La Tete de Normande St-Onge
There is no project scheduled for shooting this winter except for Gille Carle’s next feature — La Téte de Normande St-Onge from a script by Carle and actress Carole Laure. Five days of shooting that required a fall setting are already in the can, but the other 35 days are postponed until sufficient backing is confirmed. Produced by Pierre Lamy for Les Productions Carle-Lamy the film received an approval from the CFDC. Roger Frappier (director of L’Infonie Inachevée) is assistant director and Francois Protat (DOP on Les Ordres) is director of photography.
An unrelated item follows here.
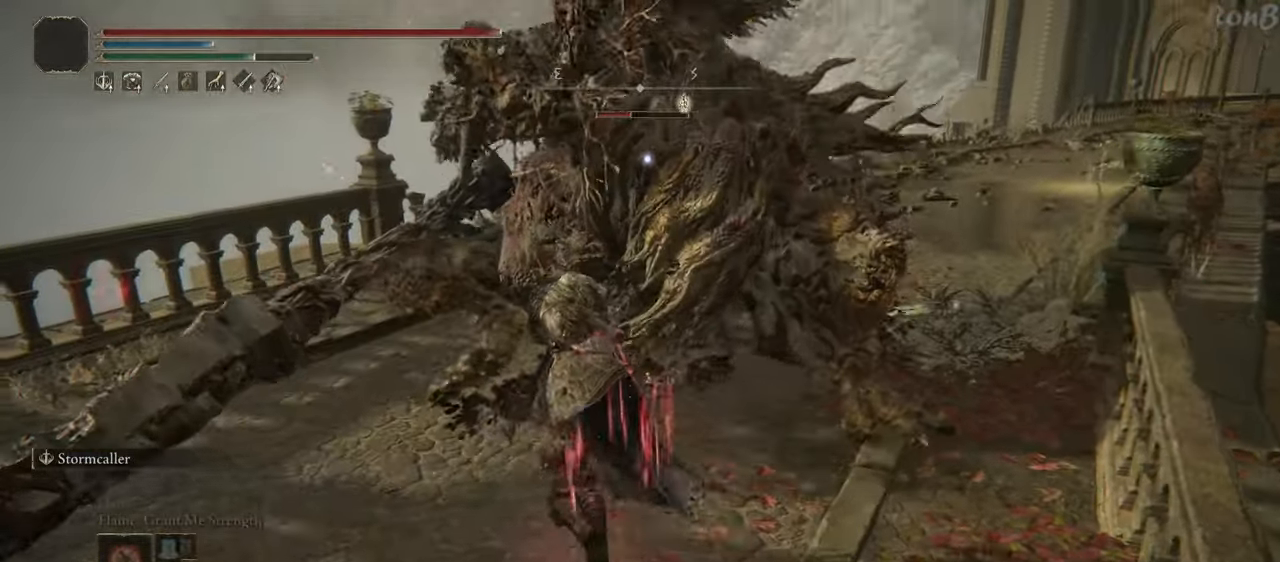
{"buttons": [], "left_stick": "up", "right_stick": "center", "events": [[233, "left_stick", "up"]]}
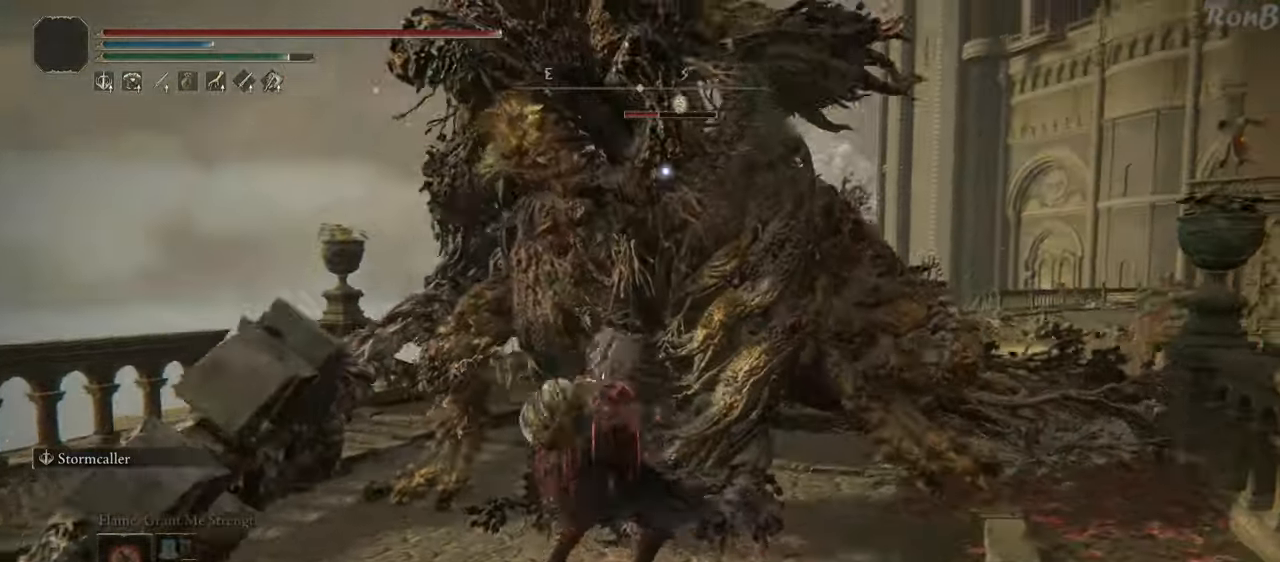
{"buttons": [], "left_stick": "up", "right_stick": "center", "events": []}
The film centers around the character of Normande St-Onge (played by Carole Laure) living in the neighbourhood of the newly erected Place Radio-Canada on the East side of Montréal. She is working in a drugstore and, at times, modelling for a necrophiliac sculptor who lives in the same apartment building. It is a strange surrounding: the tenants are a lot of students mixed with older people who never left their cheap rented flats. Normande tries to bring her mother to live with her but she can’t convince the direction of the asylum where she was interned on a wrong testimony.
Mustang
Marcel Lefebvre completed Mustang, his first feature produced by Pierre David for Les Productions Mutuelles. Described as an action film, it was shot during the Festival Western in St-Tite from September 6 to October 5. From a script by Lefebvre (no connection with Jean-Pierre) in collaboration with Gilles Gauthier and Jean Salvy the film stars Luce Guilbeault, Willie Lamothe, Claude Blanchard, Albert Millaire, Nanette Workman, Jack Beaucholte, Muriel Millard, Andrée Pelletier, Catherine Blanche and Bobby Hachey. The CFDC invested for one third of the 300,000 dollar budget.
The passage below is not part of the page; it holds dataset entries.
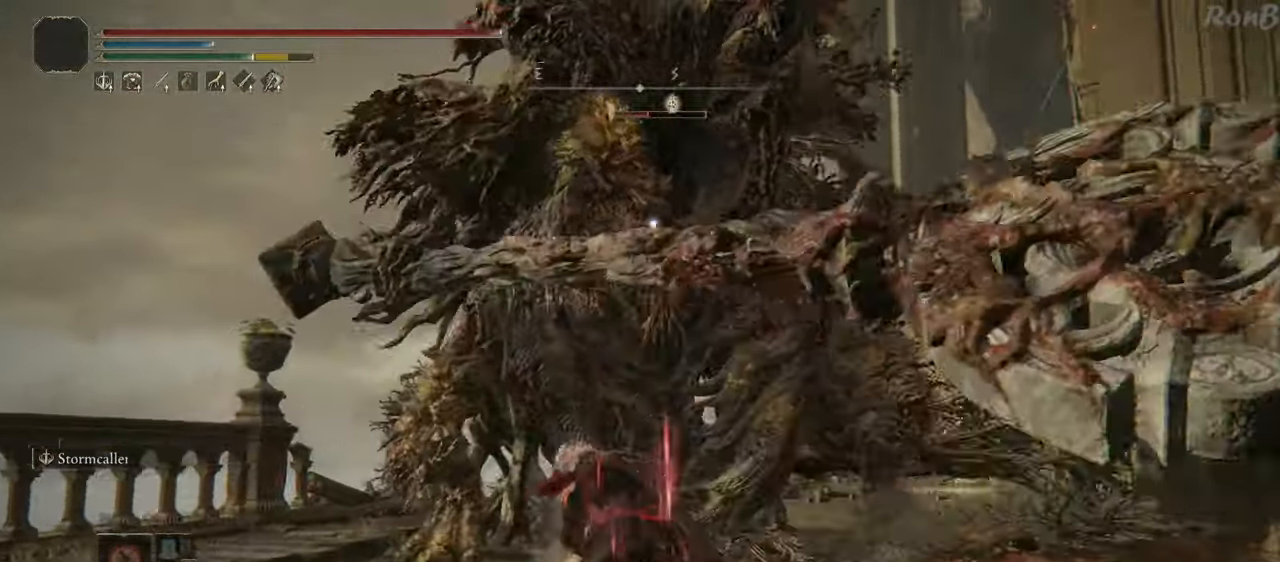
{"buttons": [], "left_stick": "left", "right_stick": "center", "events": [[50, "left_stick", "up-left"], [500, "left_stick", "left"]]}
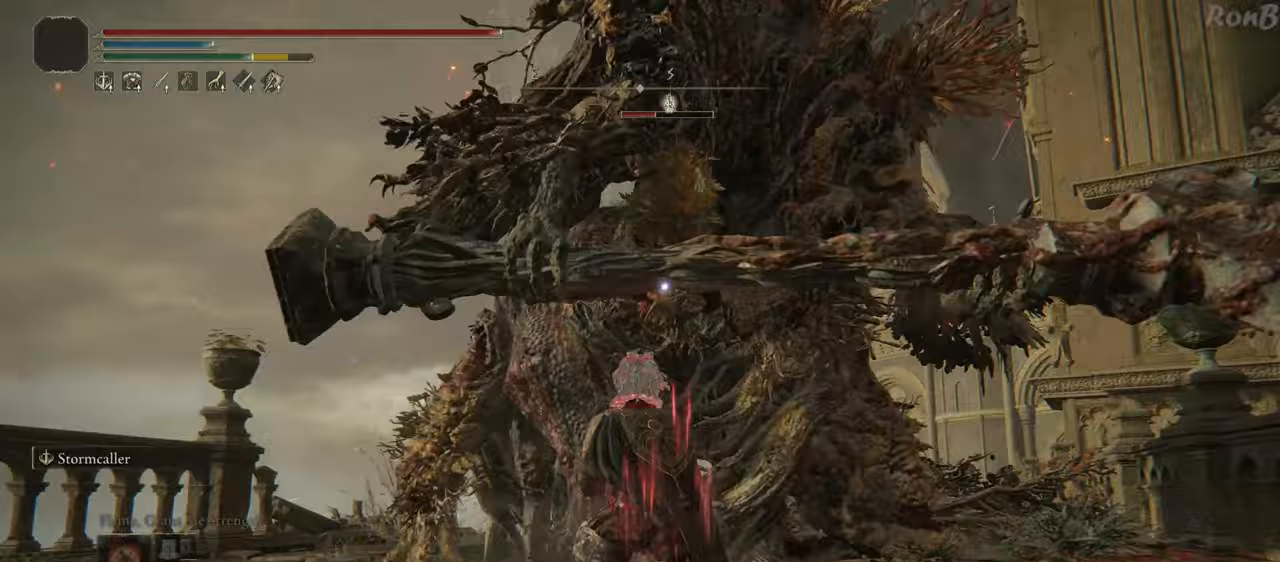
{"buttons": [], "left_stick": "left", "right_stick": "center", "events": []}
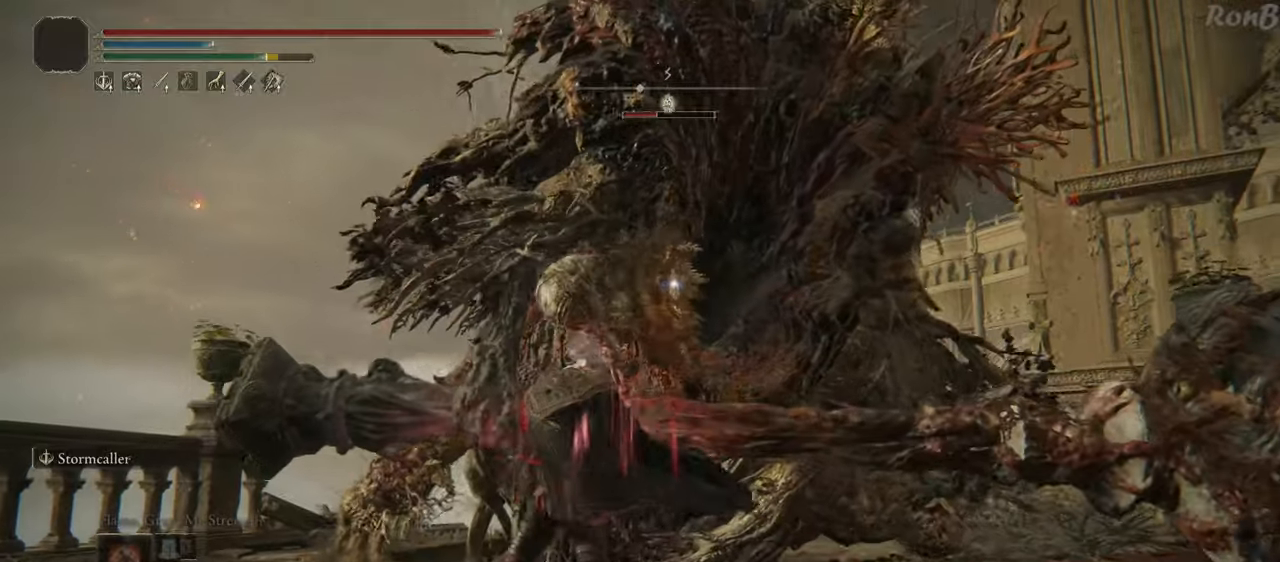
{"buttons": [], "left_stick": "up-left", "right_stick": "center", "events": [[200, "left_stick", "up-left"]]}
René Verzier: director of photography. Jean-Claude Labrecque: Second Unit DOP. Jean-Claude Lord (director of Les Colombes and Bingo) Production Consultant. Distribution and world sales are to be handled by Les Films Mutuels.
32 Cinema Canada
Gina Denys Arcand is currently editing . . . refer to Issue No. 16 for details.
La Piastre
_ Alain Chartrand shot La Piastre at Association Coopérative des
Productions Audio-visuelles (ACPAV) and Yves Dion (editor on Les Ordres) is currently editing the 16mm feature to be blown up to 35mm for theatre release. The film stars Claude Gauthier (Les Ordres), Pierre Thériault (Réjeanne Padovani), Patricia Nolin, Paule Baillargeon (Montréal Blues and Gina), Michéle Magny (La Chambre Blanche), Han Masson and Rachel Cailher (Les Maudits Sauvages). The film is from a script from Chartrand and Diane Cailher and is a reflection on life in the upper middle class which lives in the suburbs of Montréal.
Sound: Claude Beaugrand. Director of photography: Francois Beauchemin. No distribution agreements are settled yet. Producer: Marc Daigle for ACPAV with the financial assistance of the CFDC.